## start The data

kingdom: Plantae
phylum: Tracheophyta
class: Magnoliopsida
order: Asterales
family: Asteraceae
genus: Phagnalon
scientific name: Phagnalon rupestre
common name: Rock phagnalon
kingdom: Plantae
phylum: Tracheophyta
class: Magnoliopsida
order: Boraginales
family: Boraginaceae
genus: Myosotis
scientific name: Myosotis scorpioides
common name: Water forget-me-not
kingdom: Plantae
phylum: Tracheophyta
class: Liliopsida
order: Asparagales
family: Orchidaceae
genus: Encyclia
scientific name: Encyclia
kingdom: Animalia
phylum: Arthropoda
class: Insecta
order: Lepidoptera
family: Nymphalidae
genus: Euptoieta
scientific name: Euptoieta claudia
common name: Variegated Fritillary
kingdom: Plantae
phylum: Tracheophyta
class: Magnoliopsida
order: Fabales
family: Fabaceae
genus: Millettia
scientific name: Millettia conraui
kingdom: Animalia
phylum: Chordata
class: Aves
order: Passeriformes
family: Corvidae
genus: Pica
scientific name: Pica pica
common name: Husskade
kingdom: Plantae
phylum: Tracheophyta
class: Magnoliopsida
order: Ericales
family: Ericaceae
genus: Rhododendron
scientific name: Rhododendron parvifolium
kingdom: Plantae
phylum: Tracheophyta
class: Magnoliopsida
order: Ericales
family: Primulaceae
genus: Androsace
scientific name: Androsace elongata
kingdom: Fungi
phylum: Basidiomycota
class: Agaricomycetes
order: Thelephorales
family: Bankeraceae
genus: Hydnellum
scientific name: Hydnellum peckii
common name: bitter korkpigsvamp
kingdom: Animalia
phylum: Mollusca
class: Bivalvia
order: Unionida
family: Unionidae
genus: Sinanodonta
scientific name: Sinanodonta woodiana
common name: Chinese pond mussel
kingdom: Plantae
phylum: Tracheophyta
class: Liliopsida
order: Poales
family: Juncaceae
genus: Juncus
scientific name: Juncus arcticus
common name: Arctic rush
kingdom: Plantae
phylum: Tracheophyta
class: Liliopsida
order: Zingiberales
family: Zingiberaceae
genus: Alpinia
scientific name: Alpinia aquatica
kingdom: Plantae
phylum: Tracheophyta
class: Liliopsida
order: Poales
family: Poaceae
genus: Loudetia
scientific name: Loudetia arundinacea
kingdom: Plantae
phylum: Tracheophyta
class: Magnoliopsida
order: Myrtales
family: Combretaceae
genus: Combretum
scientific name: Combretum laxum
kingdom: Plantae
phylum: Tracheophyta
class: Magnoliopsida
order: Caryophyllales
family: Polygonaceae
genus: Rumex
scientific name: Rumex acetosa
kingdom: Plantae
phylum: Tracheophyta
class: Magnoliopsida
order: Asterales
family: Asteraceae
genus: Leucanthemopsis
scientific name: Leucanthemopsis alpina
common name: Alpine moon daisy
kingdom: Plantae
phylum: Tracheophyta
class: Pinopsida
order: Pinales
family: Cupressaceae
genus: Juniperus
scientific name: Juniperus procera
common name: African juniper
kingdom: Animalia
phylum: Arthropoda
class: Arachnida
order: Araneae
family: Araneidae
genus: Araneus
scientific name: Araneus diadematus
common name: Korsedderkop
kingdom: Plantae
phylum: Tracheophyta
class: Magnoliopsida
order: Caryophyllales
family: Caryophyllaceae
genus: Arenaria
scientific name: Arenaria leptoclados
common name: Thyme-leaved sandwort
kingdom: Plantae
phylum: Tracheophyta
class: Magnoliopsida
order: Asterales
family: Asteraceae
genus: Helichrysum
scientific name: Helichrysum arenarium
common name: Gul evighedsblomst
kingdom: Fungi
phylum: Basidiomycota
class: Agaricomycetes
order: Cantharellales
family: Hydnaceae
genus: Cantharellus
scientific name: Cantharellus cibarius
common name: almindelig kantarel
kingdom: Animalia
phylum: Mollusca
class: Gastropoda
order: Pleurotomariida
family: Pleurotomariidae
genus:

## end The data

* **Exercise directions**:
Copy every line of the entries above, keeping each one unchanged and in the same order.

* **Exercise solution**:
kingdom: Plantae
phylum: Tracheophyta
class: Magnoliopsida
order: Asterales
family: Asteraceae
genus: Phagnalon
scientific name: Phagnalon rupestre
common name: Rock phagnalon
kingdom: Plantae
phylum: Tracheophyta
class: Magnoliopsida
order: Boraginales
family: Boraginaceae
genus: Myosotis
scientific name: Myosotis scorpioides
common name: Water forget-me-not
kingdom: Plantae
phylum: Tracheophyta
class: Liliopsida
order: Asparagales
family: Orchidaceae
genus: Encyclia
scientific name: Encyclia
kingdom: Animalia
phylum: Arthropoda
class: Insecta
order: Lepidoptera
family: Nymphalidae
genus: Euptoieta
scientific name: Euptoieta claudia
common name: Variegated Fritillary
kingdom: Plantae
phylum: Tracheophyta
class: Magnoliopsida
order: Fabales
family: Fabaceae
genus: Millettia
scientific name: Millettia conraui
kingdom: Animalia
phylum: Chordata
class: Aves
order: Passeriformes
family: Corvidae
genus: Pica
scientific name: Pica pica
common name: Husskade
kingdom: Plantae
phylum: Tracheophyta
class: Magnoliopsida
order: Ericales
family: Ericaceae
genus: Rhododendron
scientific name: Rhododendron parvifolium
kingdom: Plantae
phylum: Tracheophyta
class: Magnoliopsida
order: Ericales
family: Primulaceae
genus: Androsace
scientific name: Androsace elongata
kingdom: Fungi
phylum: Basidiomycota
class: Agaricomycetes
order: Thelephorales
family: Bankeraceae
genus: Hydnellum
scientific name: Hydnellum peckii
common name: bitter korkpigsvamp
kingdom: Animalia
phylum: Mollusca
class: Bivalvia
order: Unionida
family: Unionidae
genus: Sinanodonta
scientific name: Sinanodonta woodiana
common name: Chinese pond mussel
kingdom: Plantae
phylum: Tracheophyta
class: Liliopsida
order: Poales
family: Juncaceae
genus: Juncus
scientific name: Juncus arcticus
common name: Arctic rush
kingdom: Plantae
phylum: Tracheophyta
class: Liliopsida
order: Zingiberales
family: Zingiberaceae
genus: Alpinia
scientific name: Alpinia aquatica
kingdom: Plantae
phylum: Tracheophyta
class: Liliopsida
order: Poales
family: Poaceae
genus: Loudetia
scientific name: Loudetia arundinacea
kingdom: Plantae
phylum: Tracheophyta
class: Magnoliopsida
order: Myrtales
family: Combretaceae
genus: Combretum
scientific name: Combretum laxum
kingdom: Plantae
phylum: Tracheophyta
class: Magnoliopsida
order: Caryophyllales
family: Polygonaceae
genus: Rumex
scientific name: Rumex acetosa
kingdom: Plantae
phylum: Tracheophyta
class: Magnoliopsida
order: Asterales
family: Asteraceae
genus: Leucanthemopsis
scientific name: Leucanthemopsis alpina
common name: Alpine moon daisy
kingdom: Plantae
phylum: Tracheophyta
class: Pinopsida
order: Pinales
family: Cupressaceae
genus: Juniperus
scientific name: Juniperus procera
common name: African juniper
kingdom: Animalia
phylum: Arthropoda
class: Arachnida
order: Araneae
family: Araneidae
genus: Araneus
scientific name: Araneus diadematus
common name: Korsedderkop
kingdom: Plantae
phylum: Tracheophyta
class: Magnoliopsida
order: Caryophyllales
family: Caryophyllaceae
genus: Arenaria
scientific name: Arenaria leptoclados
common name: Thyme-leaved sandwort
kingdom: Plantae
phylum: Tracheophyta
class: Magnoliopsida
order: Asterales
family: Asteraceae
genus: Helichrysum
scientific name: Helichrysum arenarium
common name: Gul evighedsblomst
kingdom: Fungi
phylum: Basidiomycota
class: Agaricomycetes
order: Cantharellales
family: Hydnaceae
genus: Cantharellus
scientific name: Cantharellus cibarius
common name: almindelig kantarel
kingdom: Animalia
phylum: Mollusca
class: Gastropoda
order: Pleurotomariida
family: Pleurotomariidae
genus:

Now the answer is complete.